- Native name: Rivière Noire (French)

Location
- Country: Canada
- Province: Quebec
- Region: Chaudière-Appalaches
- MRC: Lotbinière Regional County Municipality

Physical characteristics
- Source: Agricultural and forest streams
- • location: Laurier-Station and Notre-Dame-du-Sacré-Cœur-d'Issoudun
- • coordinates: 46°35′46″N 71°37′37″W﻿ / ﻿46.596144°N 71.626821°W
- • elevation: 93 metres (305 ft)
- Mouth: Huron River
- • location: Notre-Dame-du-Sacré-Cœur-d'Issoudun
- • coordinates: 46°33′42″N 71°42′11″W﻿ / ﻿46.56166°N 71.70306°W
- • elevation: 89 metres (292 ft)
- Length: 6.8 kilometres (4.2 mi)

Basin features
- River system: St. Lawrence River
- • left: (upstream)
- • right: (upstream)

= Noire River (Huron River tributary) =

River in Chaudière-Appalaches, Quebec (Canada)

The Noire River (in French: rivière Noire) is a tributary of the north shore of the Huron River. The latter's current flows into the rivière du Chêne which flows onto the south shore of the St. Lawrence River.

The Rivière Noire flows through the municipalities of Notre-Dame-du-Sacré-Cœur-d'Issoudun and Sainte-Croix-de-Lotbinière, in the Lotbinière Regional County Municipality, in the administrative region of Chaudière-Appalaches, in Québec, in Canada.

== Geography ==

The main neighboring watersheds of the Black River are:
- north side: Petit Saut River, St. Lawrence River;
- east side: Bois Franc stream, Bourret stream, Noire River, Rouge River (Beaurivage River tributary), rivière aux Pins, Beaurivage River;
- south side: Bois Franc-Pierreriche stream, Tête de la Rivière Huron, rivière aux Cèdres, Henri River, rivière du Chêne;
- west side: Huron River, rivière du Chêne.

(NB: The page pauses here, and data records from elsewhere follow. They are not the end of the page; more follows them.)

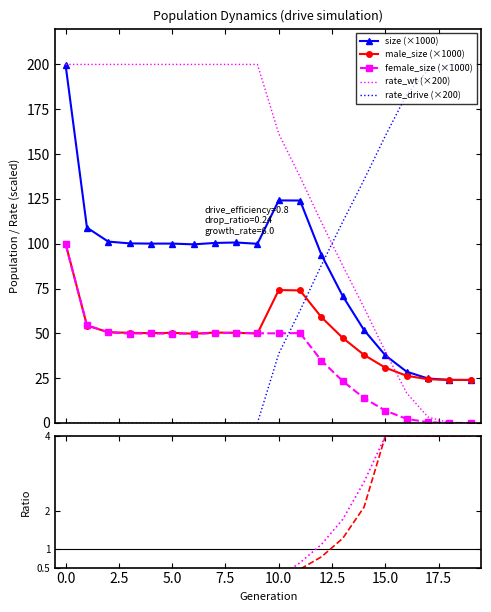

True or false: rate_wt and female_size intersect in this chart.

False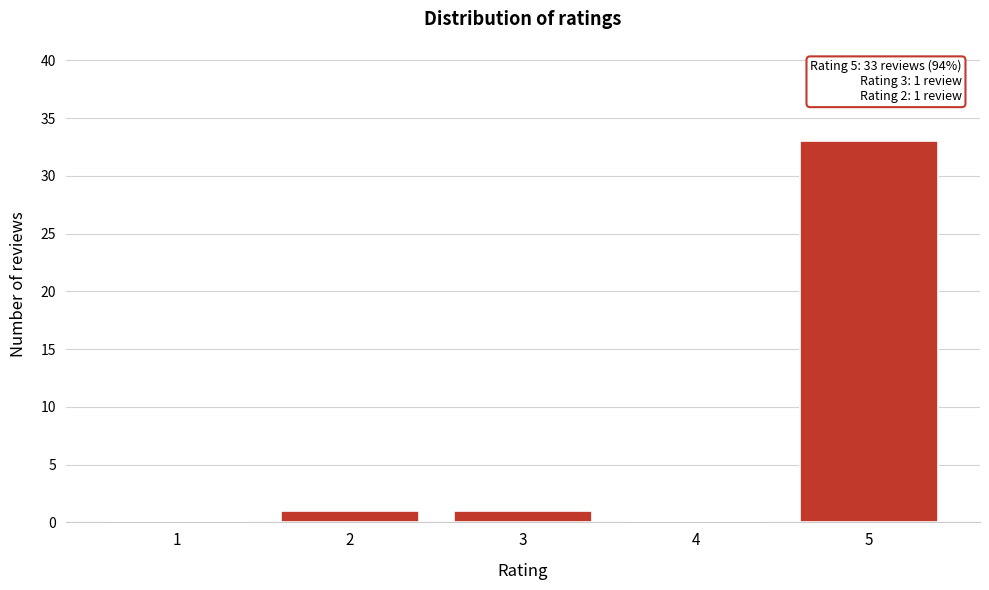

Reading left to right, list all the values displayed in this chart.

1=0	2=1	3=1	4=0	5=33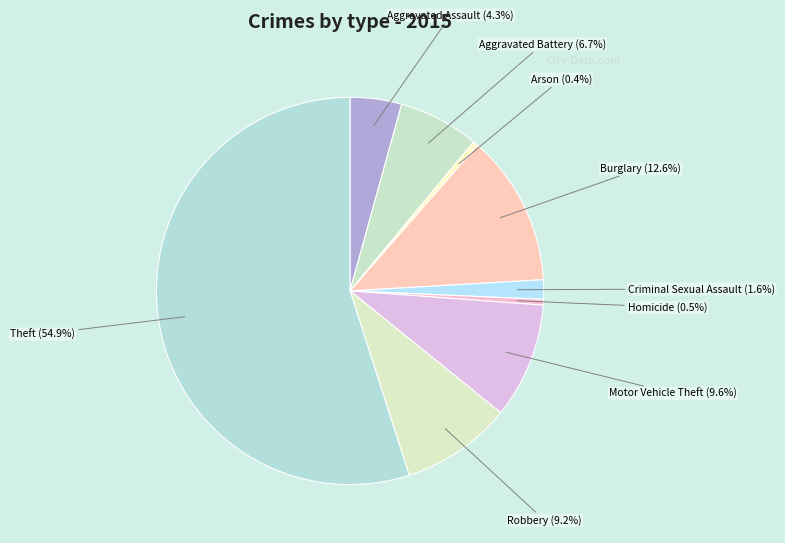

Which has a higher value, Motor Vehicle Theft or Aggravated Battery?

Motor Vehicle Theft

The Black River has its source in Notre-Dame-du-Sacré-Cœur-d'Issoudun. This area is located 4.7 km south of the south shore of the St. Lawrence River, 8.3 km southwest of the village center of Saint-Antoine-de-Tilly, at 8.6 km west of the center of the village of Saint-Apollinaire, at 1.9 km north of the village of Notre-Dame-du-Sacré-Cœur-d'Issoudun and 7.9 km north of the center of the village of Laurier-Station.

From its source, the Rivière Noire flows on 6.8 km towards the south-west including 1.4 km (divided into two segments) in Sainte-Croix-de-Lotbinière. Its course intersects route 271.

The confluence of the Rivière Noire is located at the Route Frenette bridge connecting the route du 5e Rang and the route du sixth Rang, in the municipality of Notre-Dame-du-Sacré-Cœur-d'Issoudun. This confluence is located only 140 m from the limit of Saint-Janvier-de-Joly.

== Toponymy ==

The toponym "rivière Noire" was made official on August 8, 1977, at the Commission de toponymie du Québec.